What I think you and the current editorial staff and writers at the Guardian/Observer (they’re pretty much the same in the public eye; the Observer is the Sunday edition of The Guardian) fail to get is the visceral connection some readers have with the paper, or the sense of betrayal we feel at the blatant exposure of its inner workings.

We love The Guardian – or rather we did. It was our parents’ and grandparents’ newspaper; it stood for truth and social justice and all that is now quaint and outmoded.
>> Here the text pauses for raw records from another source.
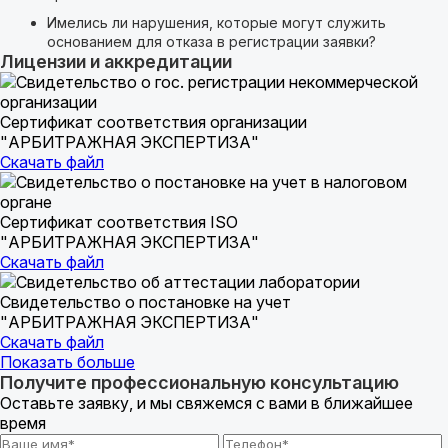
Имелись ли нарушения, которые могут служить
основанием для отказа в регистрации заявки?
Лицензии и аккредитации
Сертификат соответствия организации
"АРБИТРАЖНАЯ ЭКСПЕРТИЗА"
Скачать файл
Сертификат соответствия ISO
"АРБИТРАЖНАЯ ЭКСПЕРТИЗА"
Скачать файл
Свидетельство о постановке на учет
"АРБИТРАЖНАЯ ЭКСПЕРТИЗА"
Скачать файл
Показать больше
Получите профессиональную консультацию
Оставьте заявку, и мы свяжемся с вами в ближайшее
время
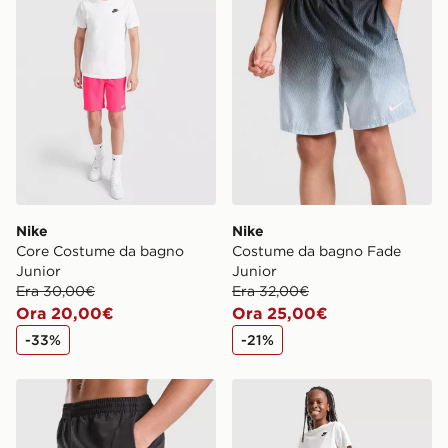
Nike
Nike
Core Costume da bagno
Costume da bagno Fade
Junior
Junior
Era 30,00€
Era 32,00€
Ora 20,00€
Ora 25,00€
-33%
-21%
Nike Costume da bagno Swoosh Junior
Nike Costume da bagno Rip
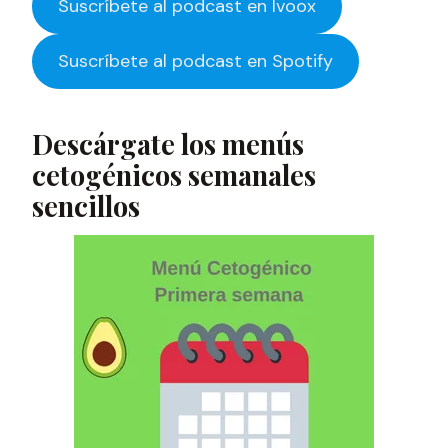
Suscríbete al podcast en Ivoox
Suscríbete al podcast en Spotify
Descárgate los menús
cetogénicos semanales
sencillos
At least that’s what we were told then, although mature reflection and a little reading shows that was never entirely true. Still, it was a a noble aim even if it fell woefully short of its target at times.

But now? Now the Scott Trust and it’s editorial staff aren’t even trying. Truth, liberty and social justice may be still occasionally be paid lip service to in its columns, but they’re certainly not in it’s practice.
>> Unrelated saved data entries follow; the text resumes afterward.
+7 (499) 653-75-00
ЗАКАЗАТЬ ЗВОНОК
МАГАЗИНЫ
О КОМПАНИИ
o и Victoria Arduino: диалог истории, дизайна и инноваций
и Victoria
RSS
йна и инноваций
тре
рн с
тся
Both papers have degenerated in my lifetime into little more than self-referential lifestyle mags, padded with puff pieces penned by PR agents or trite text extolling the joys of the latest lifestyle fad or fashionable paranoia or designer bag, lifted straight from a press release and all of it gilded with lucury brand ads and a few pensees from the friends and family of London’s politicoliterati. (I exaggerate for effect, but not by much.)
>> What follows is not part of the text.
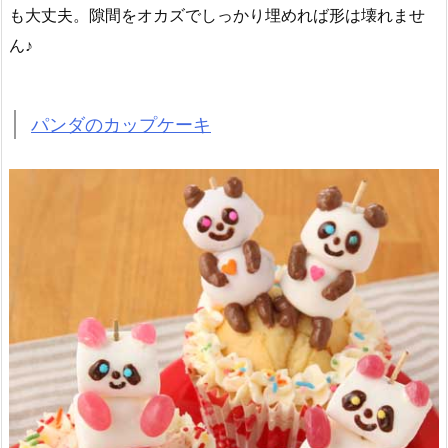
も大丈夫。隙間をオカズでしっかり埋めれば形は壊れませ
ん♪
パンダのカップケーキ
But hey, it’s a globalised, media-savvy world and everyone understands how journalism actually works, nod nod, wink wink. We all get it, don’t we?

Well actually, no we don’t and we’re sick of it.

It appears to me to be this blithe acceptance of New Labour’s relaxed attitude to wealth, privilege and the status quo that has rankled so many; that and both papers’ continued promotion of well-off, well-connected nobodies who aspire to tell us feckless, idle proles what to think, as though being born bourgeois is the new divine right of kings.

This in a week which has not only seen several political nepotism scandals but also the publication of Nick Davies’ expose of the inherent corruption of British journalism.

Readers were already angry at the media: dear, sweet, young, disingenuous Max’ execrable blogpost was merely the spark to some bone-dry tinder.

Because the Guardian and Observer have been the only online newspapers in which some of us jaded cynics have retained a modicum of trust (despite Aaronovitch’s war-cheerleading, Polly Toynbee’s nosepeg and Jackie Ashley’s increasingly painful moral contortions in support of Labour) we’ve even stayed loyal when Labour ministers have been given column inches to publish ghostwritten lies and egregious spin.

But try complaining about the poor quality and shoddy commissioning of a trivial travel article – for this we stupidly loyal readers are accused of being a baying mob of jealous wannabes. Silly us for thinking a comment facility meant that some honest feedback was wanted or needed : as with New Labour government, comment and consulation is for show only. The Guardian/Observer, being as it is effectively an adjunct to and labour exchange for the government, has become in the last decade as thoroughly corrupted as every other British institution.

Max’ original blog is almost irrelevant now, except as a the spark that ignited a small blaze of public comment: though I suppose it has also had the useful side-effect of labelling skinny jeans as irredeemably naff, so it wasn’t a complete waste of time.

A couple of years ago The Washington Post had its own issues with commenters pointing out its hypocrisy and the readers editor, Deborah Howell, handled it about as badly as it could possibly be handled, thus damaging the paper’s remaining reputation still further.

The Guardian seems to have learned nothing from that: perhaps it could use Howell at the next awayday as a case study of what not to do? Similarly they could also use your CIF post as a warning –

  • Don’t treat your CIF readers like idiots, because they’re mostly not.
  • Don’t troll in one forum and then admit it on your own personal blog – it just makes you look like a hypocrite.